(Excerpted passage):
• • • • • • •

The initial shockwave from TRID is over, replacing beginning fears and worries with solid evidence of what the new rule is doing to the mortgage industry.
While the rule was designed to help the industry, now nearly six months post-TRID and the CFPB is yet to address concerns, they say, which came to light since the rule went into effect.
The Association of Mortgage Investors wrote a letter to Consumer Financial Protection Bureau Director Richard Cordray to express the mortgage investor community’s concerns over the bureau’s “Know Before You Owe” mortgage disclosure rule.
The letters opens stating: (Check here for the full letter)
The recent evidence is that the rule, while extremely well-intentioned, has resulted in a climate of legal uncertainty and is chilling private investment in the U.S. mortgage market. We urge the bureau to open a new public comment period to address the concerns of mortgage investors. We seek formal written guidance clarifying the liability for a violation of each individual TRID requirement, as well as, the scope and applicability of TRID’s cure mechanisms.
The group behind the letter, AMI, represents investors in mortgage-backed securities, including university endowments and pension funds. The AMI was founded, in part, to play a primary role in the analysis, development, and implementation of mortgage and housing policy to help keep homeowners in their homes and provide a sound framework that promotes continued home purchasing.
“The lack of clarity from CFPB has led to originators being unable to sell what would otherwise be considered good loans in the secondary market. This has led to at least one large originator being forced to close its doors. Others will follow,” said Chris Katopis, AMI executive director.
“The CFPB telling mortgage investors and other secondary market participants they are overreacting and that they just need to buy is unfair to the market and clearly not working. The CFPB cannot just tell investors to ignore the risk that the CFPB is reserving the right to change their mind and judge them after the fact. If the minor, technical TRID violations that are freezing the secondary mortgage market are truly not an issue, then CFPB should have no issue putting out official, clarifying guidance,” said Katopis.
CFPB Director Richard Cordray compared the October implementation of the CFPB’s new TRID rules to Y2K, telling the Consumer Federation of America Financial Services Conference that the housing industry’s concerns about TRID are looking like they were much ado about nothing.

• • • • • • •

(Work to complete):
(1) List every activity in mortgage and housing policy that the TRID article says AMI was founded, in part, to play a primary role in.
(2) Continue the article on the TRID rule from where it stops.

(Extracted information):

• • • • • • •

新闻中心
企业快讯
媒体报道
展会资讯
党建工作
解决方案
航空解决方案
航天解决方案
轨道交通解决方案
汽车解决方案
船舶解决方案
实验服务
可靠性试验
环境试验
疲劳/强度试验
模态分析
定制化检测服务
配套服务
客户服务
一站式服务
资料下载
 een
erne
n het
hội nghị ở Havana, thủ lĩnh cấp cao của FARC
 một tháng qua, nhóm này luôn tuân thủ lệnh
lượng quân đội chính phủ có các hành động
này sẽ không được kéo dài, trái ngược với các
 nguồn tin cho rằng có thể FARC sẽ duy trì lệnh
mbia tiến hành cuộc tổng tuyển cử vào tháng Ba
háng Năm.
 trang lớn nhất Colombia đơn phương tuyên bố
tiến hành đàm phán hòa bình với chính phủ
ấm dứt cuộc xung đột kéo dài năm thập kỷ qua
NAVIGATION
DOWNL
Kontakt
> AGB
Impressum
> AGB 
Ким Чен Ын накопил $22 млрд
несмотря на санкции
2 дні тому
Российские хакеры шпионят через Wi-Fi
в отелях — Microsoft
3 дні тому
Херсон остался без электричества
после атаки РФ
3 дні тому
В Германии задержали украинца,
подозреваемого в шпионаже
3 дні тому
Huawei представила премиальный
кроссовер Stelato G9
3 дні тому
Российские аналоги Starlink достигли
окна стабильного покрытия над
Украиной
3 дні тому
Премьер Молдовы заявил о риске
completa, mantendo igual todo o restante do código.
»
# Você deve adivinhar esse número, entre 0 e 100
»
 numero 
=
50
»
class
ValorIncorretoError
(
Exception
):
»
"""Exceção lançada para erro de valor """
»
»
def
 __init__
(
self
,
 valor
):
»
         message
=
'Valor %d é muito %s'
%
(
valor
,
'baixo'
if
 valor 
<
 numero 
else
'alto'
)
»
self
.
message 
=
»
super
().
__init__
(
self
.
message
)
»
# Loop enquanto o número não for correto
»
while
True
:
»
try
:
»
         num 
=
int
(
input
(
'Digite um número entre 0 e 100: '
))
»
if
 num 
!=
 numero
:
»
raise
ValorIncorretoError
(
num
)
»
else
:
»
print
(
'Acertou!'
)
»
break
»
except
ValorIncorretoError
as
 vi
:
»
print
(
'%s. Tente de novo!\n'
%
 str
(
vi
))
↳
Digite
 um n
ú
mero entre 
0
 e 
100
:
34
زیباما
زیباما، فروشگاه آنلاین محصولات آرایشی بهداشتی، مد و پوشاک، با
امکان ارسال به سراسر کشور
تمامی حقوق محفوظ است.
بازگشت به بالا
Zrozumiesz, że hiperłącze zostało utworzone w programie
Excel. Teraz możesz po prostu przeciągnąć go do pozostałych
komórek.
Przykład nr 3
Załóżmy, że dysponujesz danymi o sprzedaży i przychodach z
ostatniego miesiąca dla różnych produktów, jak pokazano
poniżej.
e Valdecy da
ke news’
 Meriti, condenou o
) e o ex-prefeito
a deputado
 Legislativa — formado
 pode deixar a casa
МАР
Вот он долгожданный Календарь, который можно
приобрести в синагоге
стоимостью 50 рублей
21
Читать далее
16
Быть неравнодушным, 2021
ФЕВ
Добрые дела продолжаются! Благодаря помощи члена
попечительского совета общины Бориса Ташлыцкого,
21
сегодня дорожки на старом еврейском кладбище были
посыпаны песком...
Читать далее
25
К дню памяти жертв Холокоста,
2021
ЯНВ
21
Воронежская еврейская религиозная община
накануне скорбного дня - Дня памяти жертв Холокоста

• • • • • • •

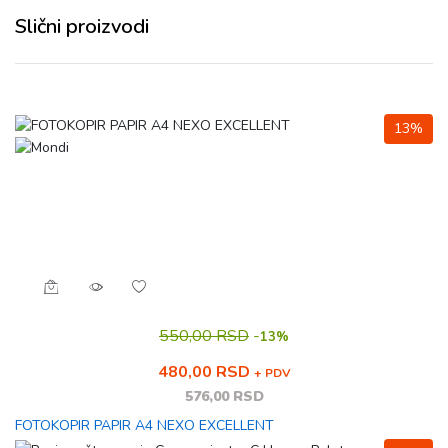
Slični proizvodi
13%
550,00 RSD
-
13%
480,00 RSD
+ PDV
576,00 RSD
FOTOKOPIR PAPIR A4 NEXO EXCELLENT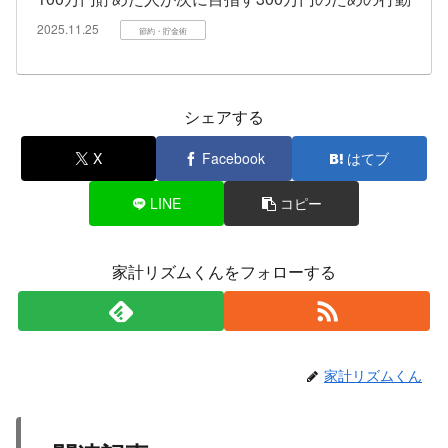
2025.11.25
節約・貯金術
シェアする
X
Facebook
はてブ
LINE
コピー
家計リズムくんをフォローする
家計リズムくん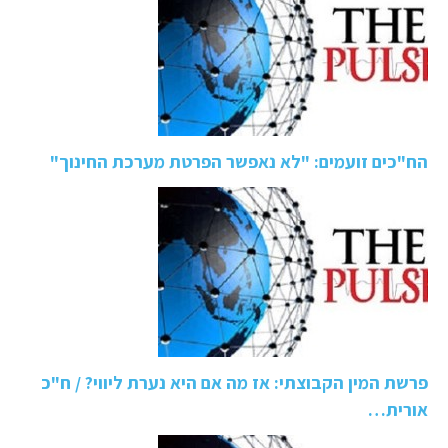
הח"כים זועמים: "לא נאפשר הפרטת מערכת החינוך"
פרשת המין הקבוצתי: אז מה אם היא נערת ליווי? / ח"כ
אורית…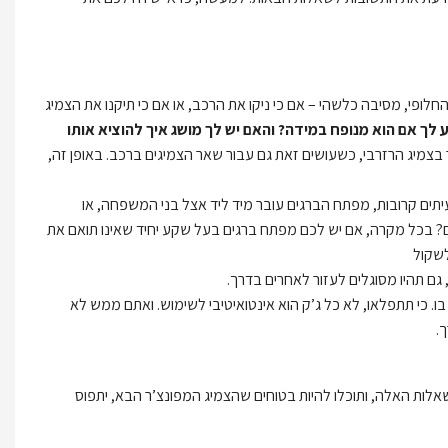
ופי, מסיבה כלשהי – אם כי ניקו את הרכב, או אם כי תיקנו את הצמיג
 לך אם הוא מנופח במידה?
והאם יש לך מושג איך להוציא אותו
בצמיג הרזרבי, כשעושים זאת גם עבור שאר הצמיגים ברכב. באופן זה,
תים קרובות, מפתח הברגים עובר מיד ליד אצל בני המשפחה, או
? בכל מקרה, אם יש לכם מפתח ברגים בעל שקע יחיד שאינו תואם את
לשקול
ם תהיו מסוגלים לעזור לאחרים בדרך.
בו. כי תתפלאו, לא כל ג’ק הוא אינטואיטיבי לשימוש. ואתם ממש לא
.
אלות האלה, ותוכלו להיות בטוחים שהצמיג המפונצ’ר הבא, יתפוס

• • • • • • •

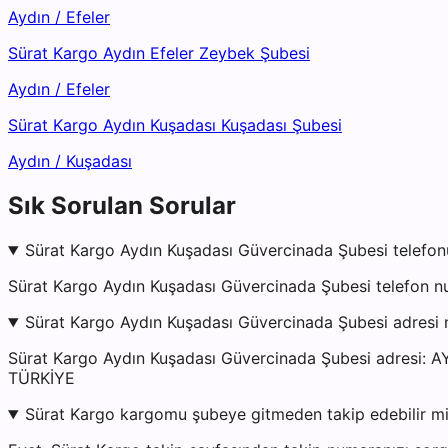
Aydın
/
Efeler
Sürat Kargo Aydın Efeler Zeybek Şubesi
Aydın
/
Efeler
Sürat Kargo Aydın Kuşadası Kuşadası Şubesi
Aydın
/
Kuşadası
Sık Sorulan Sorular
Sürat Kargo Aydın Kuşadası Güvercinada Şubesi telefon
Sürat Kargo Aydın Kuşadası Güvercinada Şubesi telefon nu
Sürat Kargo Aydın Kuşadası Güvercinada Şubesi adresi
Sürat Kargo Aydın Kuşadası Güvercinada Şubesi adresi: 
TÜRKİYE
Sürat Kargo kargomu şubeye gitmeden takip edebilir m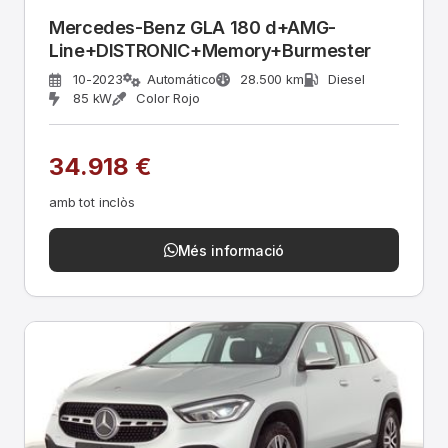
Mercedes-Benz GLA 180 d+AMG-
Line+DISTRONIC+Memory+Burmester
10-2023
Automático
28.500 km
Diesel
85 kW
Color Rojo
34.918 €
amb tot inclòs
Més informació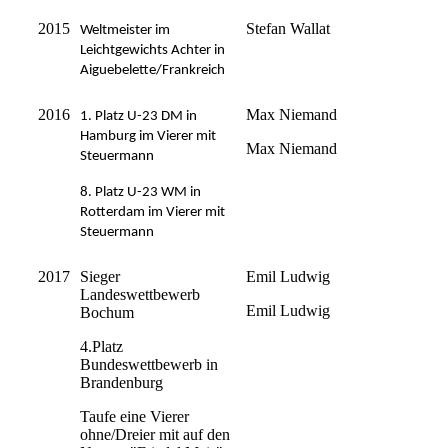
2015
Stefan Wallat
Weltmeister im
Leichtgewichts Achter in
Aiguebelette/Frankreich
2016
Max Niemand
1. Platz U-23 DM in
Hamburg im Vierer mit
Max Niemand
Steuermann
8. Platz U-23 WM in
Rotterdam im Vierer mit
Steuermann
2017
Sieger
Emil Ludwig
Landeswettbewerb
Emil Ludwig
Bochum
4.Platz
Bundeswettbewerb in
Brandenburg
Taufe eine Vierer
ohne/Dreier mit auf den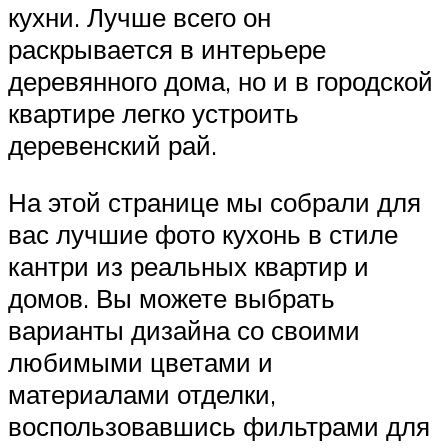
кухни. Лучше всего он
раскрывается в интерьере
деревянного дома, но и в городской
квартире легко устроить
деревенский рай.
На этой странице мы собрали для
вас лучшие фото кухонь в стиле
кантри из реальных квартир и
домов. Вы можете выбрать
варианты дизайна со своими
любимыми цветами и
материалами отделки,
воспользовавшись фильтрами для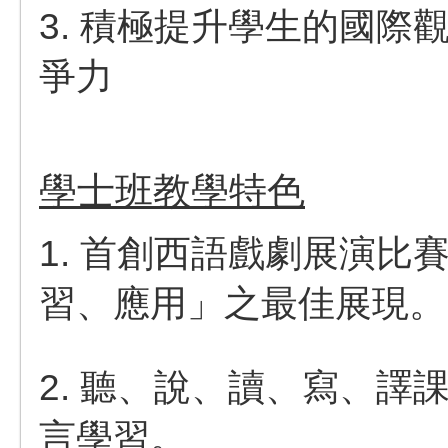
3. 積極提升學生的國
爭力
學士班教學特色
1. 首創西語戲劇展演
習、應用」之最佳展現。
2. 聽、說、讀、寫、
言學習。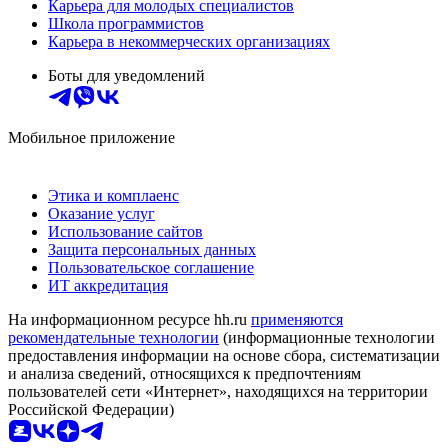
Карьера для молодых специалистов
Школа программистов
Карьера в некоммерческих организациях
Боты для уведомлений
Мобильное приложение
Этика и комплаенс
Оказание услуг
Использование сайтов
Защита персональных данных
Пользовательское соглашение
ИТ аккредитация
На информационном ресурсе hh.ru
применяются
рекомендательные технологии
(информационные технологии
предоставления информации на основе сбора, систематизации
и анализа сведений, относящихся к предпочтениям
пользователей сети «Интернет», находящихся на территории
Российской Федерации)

• • • • • • •

(Answers for each item):
(1) Analysis, development, and implementation.

(2)
The Mortgage Bankers Association wrote a similar letter toward the end of last year, asking the CFPB to clarify rules as well. However, the answered they received was less-than assuring.
The response letter from Cordray to the MBA said:
The bureau and the other regulators have made clear that our initial examination for compliance with the new rule will be sensitive to the progress industry has made. In particular, our examiners will be squarely focused on whether companies have made good faith efforts to come into compliance with the rule. All of the regulators have indicated that their examinations for compliance in the first few months of implementing the new rule will be corrective ad diagnostic, rather than punitive.
The MBA’s letter also touched on investor concerns. Here is the response it was given:
Accordingly, the bureau believes that if investors were to reject loans on the basis of formatting and other minor errors, as you indicate has been occurring, they would be rejecting loans for reasons unrelated to potential liability associated with the Know Before You Owe mortgage disclosures. Such decisions may be an overreaction to the initial implementation of the new rule, an our assessment is that these concerns will dissipate as the industry gain experience with closing, loan purchases and examinations.
However, as AMI noted in the letter, the errors are causing issues that need to be addressed more than saying investors are overreacting; in the meantime investors will remain conservative in their investment behavior, by some indications.
"It is not simply the probability of a lawsuit or potential legal costs – although those are certainly factors – there is reputational risk; increased transaction and operational costs; and, post-crisis, there is little corporate tolerance for any legal or regulatory risks," the trade group warns.
The AMI also states additional costs associated with TRID compliance will be passed on to borrowers.